Print out all of the data below, keeping it identical to the original.

*** Opening MATERIAL PROVIDED ***

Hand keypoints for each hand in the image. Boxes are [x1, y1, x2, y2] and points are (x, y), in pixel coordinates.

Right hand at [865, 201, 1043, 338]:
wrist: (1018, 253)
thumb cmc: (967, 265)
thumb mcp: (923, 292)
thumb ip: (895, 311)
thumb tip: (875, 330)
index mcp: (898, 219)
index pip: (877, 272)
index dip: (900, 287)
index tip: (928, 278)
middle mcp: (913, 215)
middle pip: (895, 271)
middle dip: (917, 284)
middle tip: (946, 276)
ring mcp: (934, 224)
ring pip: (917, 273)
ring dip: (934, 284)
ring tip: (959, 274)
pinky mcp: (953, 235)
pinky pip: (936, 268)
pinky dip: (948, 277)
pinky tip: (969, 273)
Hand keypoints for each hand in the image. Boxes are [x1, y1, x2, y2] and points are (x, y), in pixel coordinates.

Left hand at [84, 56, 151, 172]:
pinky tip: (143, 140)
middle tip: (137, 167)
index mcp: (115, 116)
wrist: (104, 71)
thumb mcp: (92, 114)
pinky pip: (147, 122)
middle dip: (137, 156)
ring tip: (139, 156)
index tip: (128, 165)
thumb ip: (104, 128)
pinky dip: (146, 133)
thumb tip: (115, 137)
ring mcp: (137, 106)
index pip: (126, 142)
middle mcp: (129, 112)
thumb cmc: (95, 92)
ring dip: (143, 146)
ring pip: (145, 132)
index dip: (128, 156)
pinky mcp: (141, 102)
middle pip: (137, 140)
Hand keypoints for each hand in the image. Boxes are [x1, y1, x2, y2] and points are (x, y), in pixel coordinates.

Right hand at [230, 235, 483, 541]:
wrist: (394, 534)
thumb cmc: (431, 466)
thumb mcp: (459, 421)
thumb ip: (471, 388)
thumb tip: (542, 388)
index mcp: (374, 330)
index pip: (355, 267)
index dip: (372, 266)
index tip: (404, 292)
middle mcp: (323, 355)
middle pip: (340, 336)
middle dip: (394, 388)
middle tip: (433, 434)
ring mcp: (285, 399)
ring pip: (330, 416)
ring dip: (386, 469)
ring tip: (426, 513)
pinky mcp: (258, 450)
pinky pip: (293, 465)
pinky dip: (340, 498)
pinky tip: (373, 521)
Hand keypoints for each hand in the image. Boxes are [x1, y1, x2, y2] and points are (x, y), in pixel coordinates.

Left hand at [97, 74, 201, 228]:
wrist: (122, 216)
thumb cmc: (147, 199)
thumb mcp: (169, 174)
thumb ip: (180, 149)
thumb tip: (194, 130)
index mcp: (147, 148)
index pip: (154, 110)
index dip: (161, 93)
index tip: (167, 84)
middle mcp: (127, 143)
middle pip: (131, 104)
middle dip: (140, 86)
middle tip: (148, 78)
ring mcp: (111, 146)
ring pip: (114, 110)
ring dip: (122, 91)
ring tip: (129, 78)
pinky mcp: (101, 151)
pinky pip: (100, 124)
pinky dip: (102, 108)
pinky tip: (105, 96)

*** Closing MATERIAL PROVIDED ***

* _WRITTEN RESPONSE_
Hand keypoints for each hand in the image. Boxes are [x1, y1, x2, y2] and points are (x, y), in pixel coordinates.

Right hand at [865, 201, 1043, 338]:
wrist: (1018, 253)
thumb cmc: (967, 265)
thumb mcp: (923, 292)
thumb ip: (895, 311)
thumb tip: (875, 330)
index mcp: (898, 219)
index pip: (877, 272)
index dip: (900, 287)
index tip: (928, 278)
middle mcp: (913, 215)
middle pip: (895, 271)
middle dip: (917, 284)
middle tip: (946, 276)
ring mcp: (934, 224)
ring pip: (917, 273)
ring dip: (934, 284)
ring tip: (959, 274)
pinky mcp: (953, 235)
pinky pip: (936, 268)
pinky dip: (948, 277)
pinky tip: (969, 273)
Hand keypoints for each hand in the image. Boxes are [x1, y1, x2, y2] and points are (x, y), in pixel coordinates.

Left hand at [84, 56, 151, 172]:
pinky tip: (143, 140)
middle tip: (137, 167)
index mcp: (115, 116)
wrist: (104, 71)
thumb mcp: (92, 114)
pinky pip: (147, 122)
middle dip: (137, 156)
ring tip: (139, 156)
index tip: (128, 165)
thumb ip: (104, 128)
pinky dip: (146, 133)
thumb tip: (115, 137)
ring mcp: (137, 106)
index pip: (126, 142)
middle mcp: (129, 112)
thumb cmc: (95, 92)
ring dip: (143, 146)
ring pip: (145, 132)
index dip: (128, 156)
pinky mcp: (141, 102)
middle pip: (137, 140)
Hand keypoints for each hand in the image. Boxes are [x1, y1, x2, y2] and points are (x, y), in pixel coordinates.

Right hand at [230, 235, 483, 541]:
wrist: (394, 534)
thumb cmc: (431, 466)
thumb mcp: (459, 421)
thumb ip: (471, 388)
thumb tip: (542, 388)
index mcp: (374, 330)
index pip: (355, 267)
index dip: (372, 266)
index tip: (404, 292)
middle mcp: (323, 355)
middle pip: (340, 336)
middle dip: (394, 388)
middle tip: (433, 434)
ring mcp: (285, 399)
ring pip: (330, 416)
ring dip: (386, 469)
ring tip: (426, 513)
pinky mcp: (258, 450)
pinky pip: (293, 465)
pinky dip: (340, 498)
pinky tip: (373, 521)
Hand keypoints for each hand in the image. Boxes are [x1, y1, x2, y2] and points are (x, y), in pixel coordinates.

Left hand at [97, 74, 201, 228]:
wrist: (122, 216)
thumb cmc: (147, 199)
thumb mcp: (169, 174)
thumb ip: (180, 149)
thumb tip: (194, 130)
index mcp: (147, 148)
index pip: (154, 110)
index dip: (161, 93)
index tip: (167, 84)
middle mcp: (127, 143)
middle pip: (131, 104)
middle dip: (140, 86)
middle tip: (148, 78)
ring mcp: (111, 146)
ring pip: (114, 110)
ring dip: (122, 91)
ring tip: (129, 78)
pinky mcp: (101, 151)
pinky pip: (100, 124)
pinky dip: (102, 108)
pinky tip: (105, 96)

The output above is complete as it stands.